According to the results of our training set and test set, the risk model based on the six ATF/CREB gene signatures predicting prognosis has certain predictive accuracy in predicting the survival of HCC patients. This study provides novel insights into the individualized treatment of patients with HCC.

Abbreviations

HCC, hepatocellular carcinoma; TCGA, The Cancer Genome Atlas; ICGC, the International Cancer Genome Consortium; OS, overall survival; CNVs, copy number variations; C-index, concordance index; GSEA, Gene set enrichment analysis; IHC, Immunohistochemistry; RT, room temperature; qRT-PCR, Quantitative reverse transcription polymerase chain reaction; DCs, resting dendritic cells; KM, Kaplan-Meier; FDR, false discovery rate; AUC, area under the curve; ROC, Receiver operating characteristic.

Data Sharing Statement

This study analysed used clinical data publicly available in the following online databases: TCGA (https://www.cancer.gov/), ICGC (https://dcc.icgc.org), and CellMiner (https://discover.nci.nih.gov/cellminer/home.do).

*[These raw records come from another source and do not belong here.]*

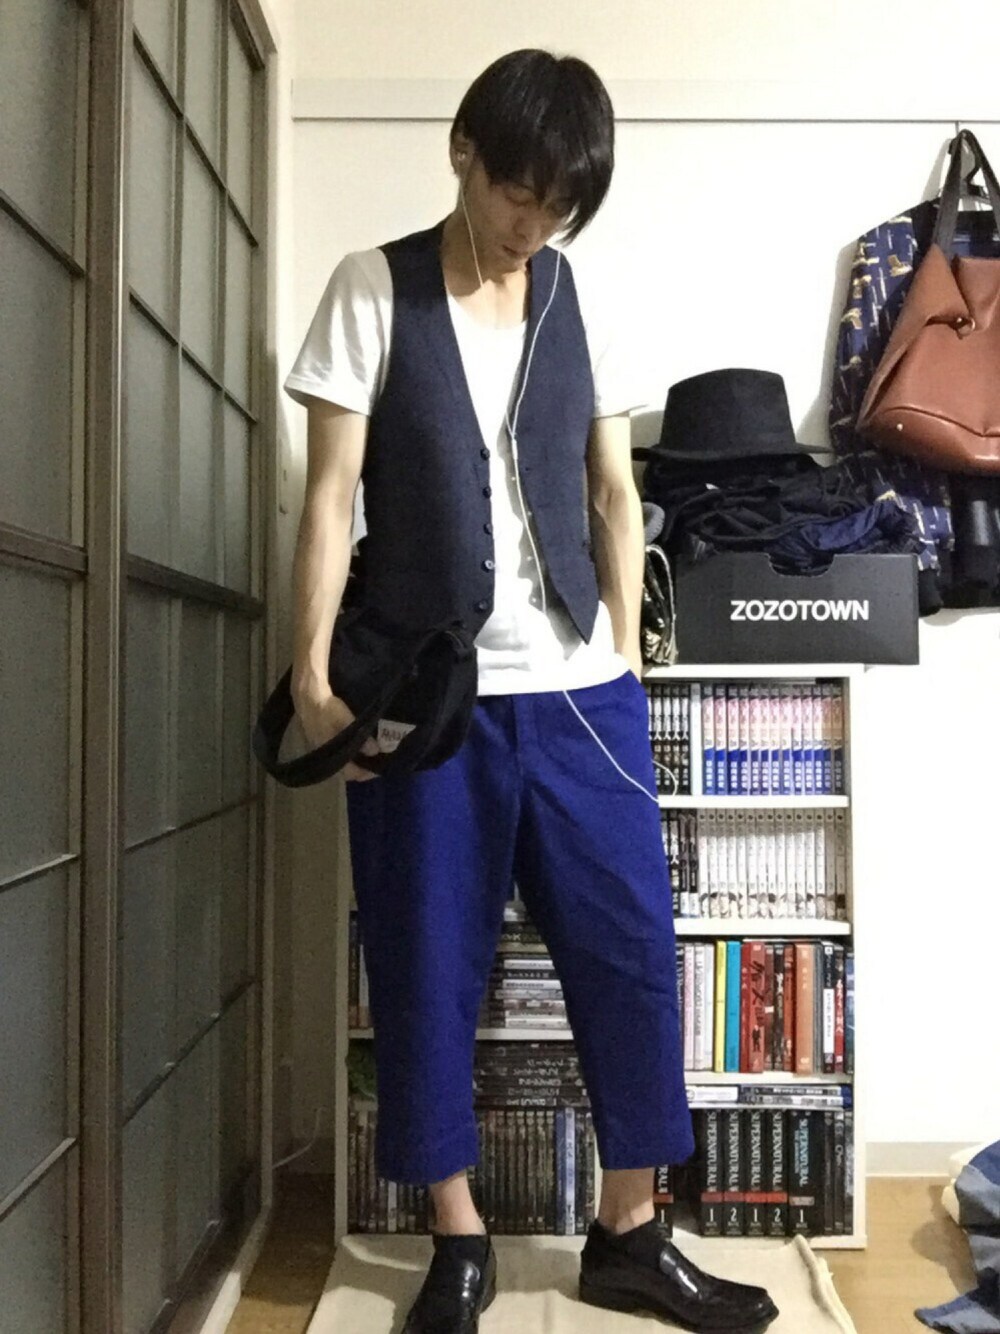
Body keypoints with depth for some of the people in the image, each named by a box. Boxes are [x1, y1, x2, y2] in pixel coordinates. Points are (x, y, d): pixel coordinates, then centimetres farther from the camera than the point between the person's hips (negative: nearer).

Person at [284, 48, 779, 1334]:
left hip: (579, 687, 3)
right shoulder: (374, 288, 1)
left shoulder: (579, 299, 11)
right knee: (428, 968, 5)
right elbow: (331, 490, -3)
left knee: (631, 953, 5)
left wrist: (626, 659, 7)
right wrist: (311, 669, -11)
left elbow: (614, 494, 13)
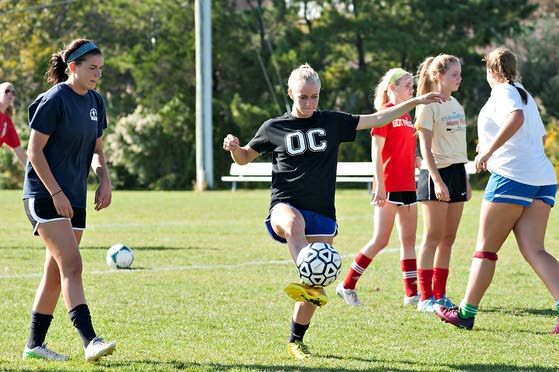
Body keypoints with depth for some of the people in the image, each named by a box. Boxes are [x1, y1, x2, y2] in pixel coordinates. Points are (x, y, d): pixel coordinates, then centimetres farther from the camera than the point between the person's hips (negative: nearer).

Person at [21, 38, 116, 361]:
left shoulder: (95, 102, 11)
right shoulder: (54, 100, -12)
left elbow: (97, 149, 21)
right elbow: (35, 151, -13)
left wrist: (104, 180, 3)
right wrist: (56, 193, -17)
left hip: (74, 199, 8)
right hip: (45, 197, -8)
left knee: (56, 273, 10)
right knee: (71, 265, -18)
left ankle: (35, 344, 17)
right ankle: (90, 341, -26)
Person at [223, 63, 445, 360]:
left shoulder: (332, 122, 9)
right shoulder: (274, 128, 6)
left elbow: (377, 119, 13)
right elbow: (244, 159, 17)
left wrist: (416, 102, 10)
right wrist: (234, 148, -6)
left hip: (322, 214, 3)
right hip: (285, 207, -3)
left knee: (316, 285, -1)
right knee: (294, 223, -41)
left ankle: (296, 341, 17)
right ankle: (308, 284, -58)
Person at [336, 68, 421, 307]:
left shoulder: (407, 115, 15)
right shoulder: (385, 113, -9)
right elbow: (376, 151, -14)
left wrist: (415, 160, 5)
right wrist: (379, 185, -19)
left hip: (407, 186, 8)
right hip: (389, 186, -8)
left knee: (409, 240, 7)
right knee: (380, 240, -7)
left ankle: (412, 293, 9)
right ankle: (347, 286, 3)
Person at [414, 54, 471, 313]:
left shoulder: (455, 104, 15)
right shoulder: (429, 105, -9)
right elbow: (426, 147, -13)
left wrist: (465, 181, 18)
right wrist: (437, 180, -21)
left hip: (456, 174, 8)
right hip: (437, 174, -8)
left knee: (448, 239, 7)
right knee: (433, 238, -6)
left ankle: (440, 294, 12)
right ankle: (425, 297, -4)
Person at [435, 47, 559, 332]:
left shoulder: (503, 92, -4)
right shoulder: (525, 95, 22)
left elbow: (516, 117, -26)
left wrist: (489, 150, -23)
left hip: (512, 177, -8)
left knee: (485, 248, 3)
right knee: (534, 251, -1)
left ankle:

Ethics Approval and Informed Consent

Human subject research was reviewed and approved by the Ethics Committee of the First Affiliated Hospital of Bengbu Medical College [2022] 298. The study was performed in compliance with the Helsinki Declaration. All original liver donations were conducted voluntarily, with written informed consent and in compliance with the Declaration of Istanbul.

Acknowledgments

We thank Bullet Edits Limited for language editing and proofreading of the manuscript and open databases such as TCGA, ICGC, and CellMiner for providing the platform and datasets.

Author Contributions

All authors made a significant contribution to the work reported, whether that is in the conception, study design, execution, acquisition of data, analysis and interpretation, or in all these areas; took part in drafting, revising or critically reviewing the article; gave final approval of the version to be published; have agreed on the journal to which the article has been submitted; and agree to be accountable for all aspects of the work.

Disclosure

The authors report no conflicts of interest in this work.

Additional information

Funding

The present study was supported by the College Student Innovation Training Program of Bengbu Medical College (grant no. Byycx 22110), 512 Talent Cultivation Plan of Bengbu Medical College (grant numbers by51201319), Research and Innovation Team of Bengbu Medical College (grant no. BYKC201908). University Scientific research project of Education Department of Anhui Province (grant no. KJ2021A0714). Provincial education and Teaching research project (grant no. 2021jyxm0954).